In simple terms, the formula multiplies the confidence level (Z²) by the variation in the population (p × q), then divides by how precise you want the results to be (e²). The result is the minimum number of people or items you should include in your sample to get reliable results.
Example 1: Using Cochran’s Formula (Without Finite Population Correction)
Let’s say you want to determine the sample size for a survey with the following conditions:
- Confidence level = 95% (Z = 1.96).
- Proportion (p) = 0.5
- Margin of error (e) = 0.05
NOTE: The Z score of 1.96 is obtained from the z score table by looking from inside of the positive z score table. Specifically, you look for (1-0.05/2) = 0.975 from the positive z table, which gives 1.96
Step 1: Apply the formula:
$$n_0 = \frac{Z^2 \cdot p \cdot q}{e^2}$$
Here,
- Z = 1.96
- p = 0.5
- q = 1 – p = 0.5
- e = 0.05
Step 2: Substitute the values
$$n_0 = \frac{1.96^2 \cdot 0.5 \cdot 0.5}{0.05^2}$$
$$ = \frac{3.8416 \cdot 0.25}{0.0025}$$
$$ = \frac{0.9604}{0.0025}$$
$$n_0= 384.16$$
Step 3: Round up the result
The required sample size is about 385 respondents.

Adjusting Cochran’s Formula for Finite Population
Cochran’s formula is most accurate when the population is very large or unknown. But when the total population is small or finite, the initial result (n₀) often gives a sample size that is larger than necessary. To correct this, researchers use the finite population correction (FPC).
Thus, the adjusted formula becomes:
$$n = \frac{n_0}{1 + \frac{n_0 – 1}{N}}$$
Where:
- n = adjusted sample size
- n₀ = initial sample size from Cochran’s formula
- N = total population size
Example 2: Using Cochran’s Formula (Without Finite Population Correction)

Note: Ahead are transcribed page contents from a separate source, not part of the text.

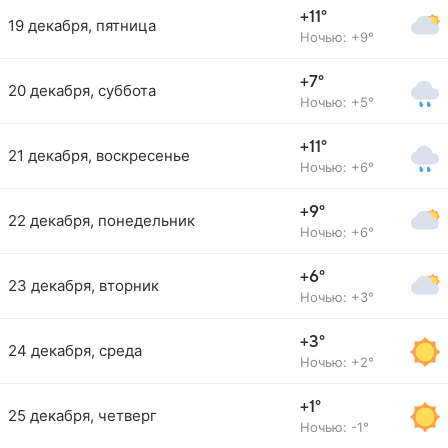
+11°
19 декабря, пятница
Ночью: +9°
+7°
20 декабря, суббота
Ночью: +5°
+11°
21 декабря, воскресенье
Ночью: +6°
+9°
22 декабря, понедельник
Ночью: +6°
+6°
23 декабря, вторник
Ночью: +3°
+3°
24 декабря, среда
Ночью: +2°
+1°
25 декабря, четверг
Ночью: -1°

Suppose Cochran’s formula gives an initial sample size of 384 for a large population (using 95% confidence, p = 0.5, margin of error = 5%). But if your actual population size is only 1,000 people, the corrected sample size can be calculated as follows:
$$n = \frac{384}{1 + \frac{384 – 1}{1000}} \approx 278$$
Therefore, instead of surveying 384 people, you only need about 278 respondents when the population is 1,000.

Assumptions and Conditions for Using Cochran’s Formula
Cochran’s formula works best when the population is very large or unknown and when random sampling is used. It assumes that every individual in the population has an equal chance of being selected. However, for smaller or finite populations, the formula may overestimate the sample size. In such cases, researchers should apply the finite population correction (FPC) to adjust the result. This ensures the sample size is accurate and not larger than necessary.

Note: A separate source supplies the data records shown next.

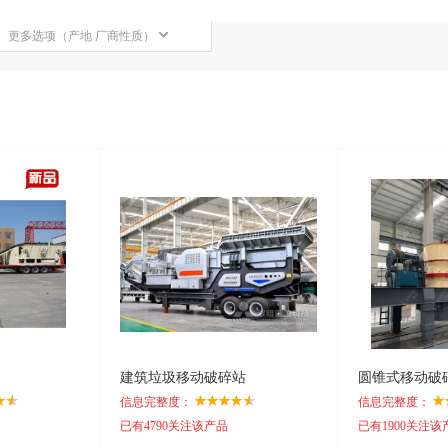
更多选项（产地 厂商性质）
建筑垃圾移动破碎站
圆锥式移动破
信息完整度：
信息完整度：
已有4790关注该产品
已有1900关注该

In summary, use Cochran’s formula for large-scale surveys and make adjustments if your population is relatively small.
Frequently Asked Questions
Cochran’s formula is used to calculate the ideal sample size for surveys or research studies. It ensures the results are statistically reliable without surveying the entire population.
When you don’t know the estimated proportion of the population, researchers use p = 0.5. This value gives the largest possible sample size, making it the safest choice.
You only need the finite population correction if your population is relatively small (for example, under 20,000). For very large or unknown populations, the basic Cochran’s formula is enough.
The most common confidence levels are 90%, 95%, and 99%, which correspond to Z-scores of 1.645, 1.96, and 2.576, respectively.
Cochran’s formula is mainly designed for quantitative research such as surveys, polls, and experiments where results can be expressed in numbers or proportions.
Cochran’s formula is widely used for large populations and provides a straightforward way to calculate sample size. Other methods may be more suitable for small samples, complex study designs, or when more detailed parameters are known.